▸ YOUR GOAL
Once you reach the line containing "left elbow: (404, 349)" in the entries below, write out that line and each one after it down to the line containing "right back paw: (651, 434)", exactly and with nothing added.

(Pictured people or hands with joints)
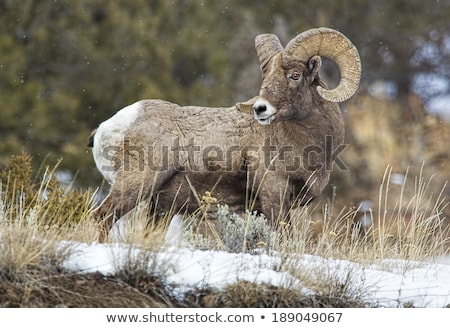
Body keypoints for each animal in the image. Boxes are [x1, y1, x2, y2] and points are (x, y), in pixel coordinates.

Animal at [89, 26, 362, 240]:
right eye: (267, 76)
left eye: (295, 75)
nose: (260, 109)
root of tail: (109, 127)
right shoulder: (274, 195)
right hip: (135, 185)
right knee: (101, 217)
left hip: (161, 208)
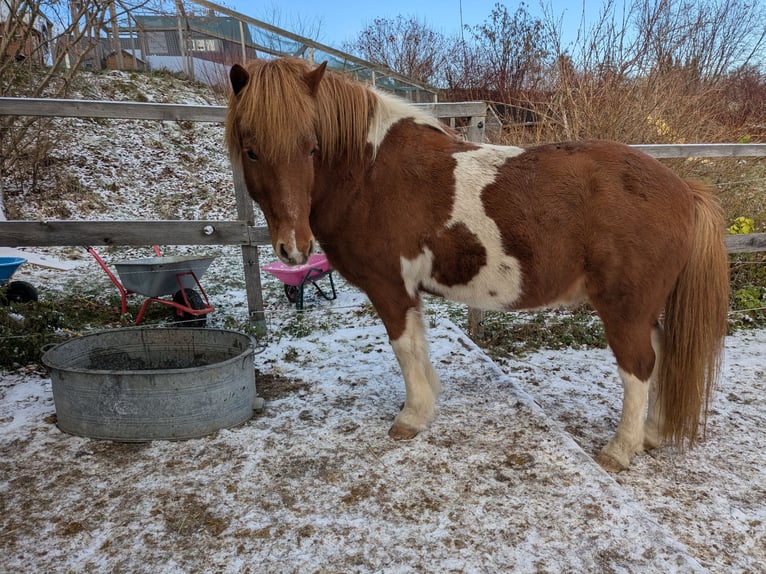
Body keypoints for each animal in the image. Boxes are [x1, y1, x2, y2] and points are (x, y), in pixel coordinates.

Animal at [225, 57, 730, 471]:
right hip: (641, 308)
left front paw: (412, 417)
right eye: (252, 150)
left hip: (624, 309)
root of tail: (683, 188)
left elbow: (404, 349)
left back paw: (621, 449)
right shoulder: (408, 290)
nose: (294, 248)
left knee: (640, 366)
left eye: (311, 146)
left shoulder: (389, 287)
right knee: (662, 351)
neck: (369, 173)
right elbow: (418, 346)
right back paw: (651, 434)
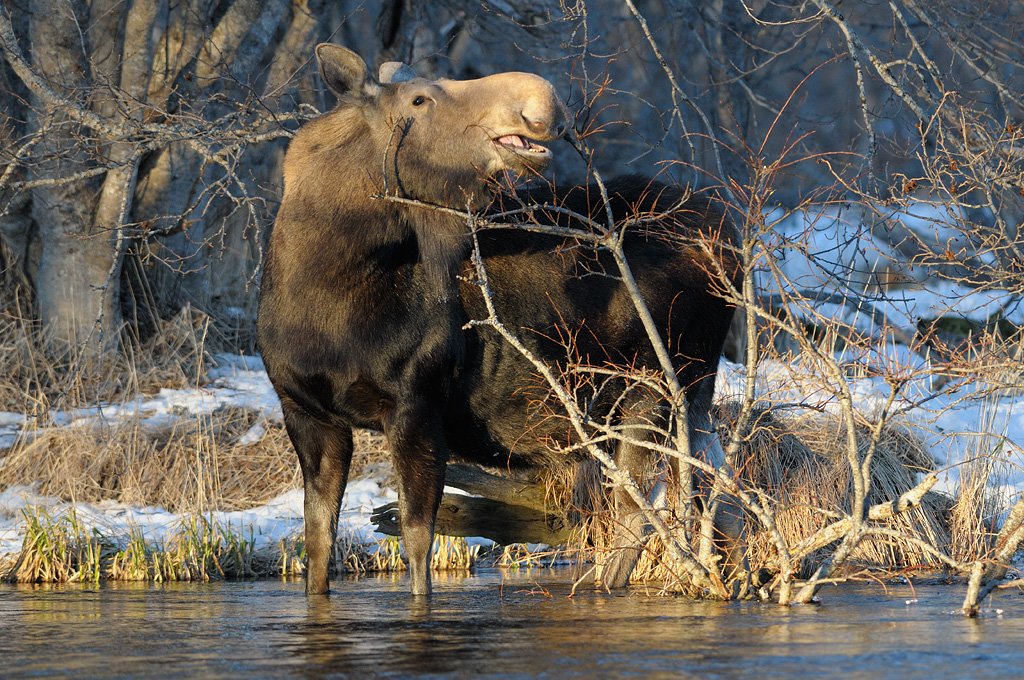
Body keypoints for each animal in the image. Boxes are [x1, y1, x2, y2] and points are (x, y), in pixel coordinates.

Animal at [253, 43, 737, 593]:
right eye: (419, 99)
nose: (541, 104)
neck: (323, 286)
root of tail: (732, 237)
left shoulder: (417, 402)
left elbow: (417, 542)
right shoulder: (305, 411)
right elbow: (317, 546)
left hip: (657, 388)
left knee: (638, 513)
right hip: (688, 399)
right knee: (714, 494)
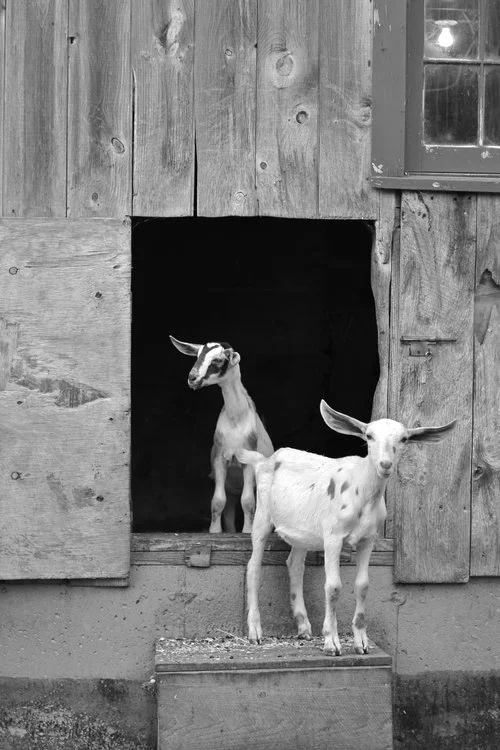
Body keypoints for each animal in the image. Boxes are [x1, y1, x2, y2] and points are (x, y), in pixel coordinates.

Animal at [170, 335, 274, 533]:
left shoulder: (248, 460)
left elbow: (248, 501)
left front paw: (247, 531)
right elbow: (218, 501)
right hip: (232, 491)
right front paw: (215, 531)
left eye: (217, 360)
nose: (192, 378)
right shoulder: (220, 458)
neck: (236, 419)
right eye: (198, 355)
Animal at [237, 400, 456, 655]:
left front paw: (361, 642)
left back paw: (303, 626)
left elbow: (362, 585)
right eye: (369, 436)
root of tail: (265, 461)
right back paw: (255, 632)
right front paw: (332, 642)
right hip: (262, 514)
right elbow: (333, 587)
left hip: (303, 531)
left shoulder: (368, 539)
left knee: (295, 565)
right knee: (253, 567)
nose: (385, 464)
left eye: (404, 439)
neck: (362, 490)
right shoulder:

▸ ANSWER TO THE PROBLEM
left elbow: (404, 349)
left back paw: (621, 449)
right shoulder: (408, 290)
nose: (294, 248)
left knee: (640, 366)
left eye: (311, 146)
left shoulder: (389, 287)
right knee: (662, 351)
neck: (369, 173)
right elbow: (418, 346)
right back paw: (651, 434)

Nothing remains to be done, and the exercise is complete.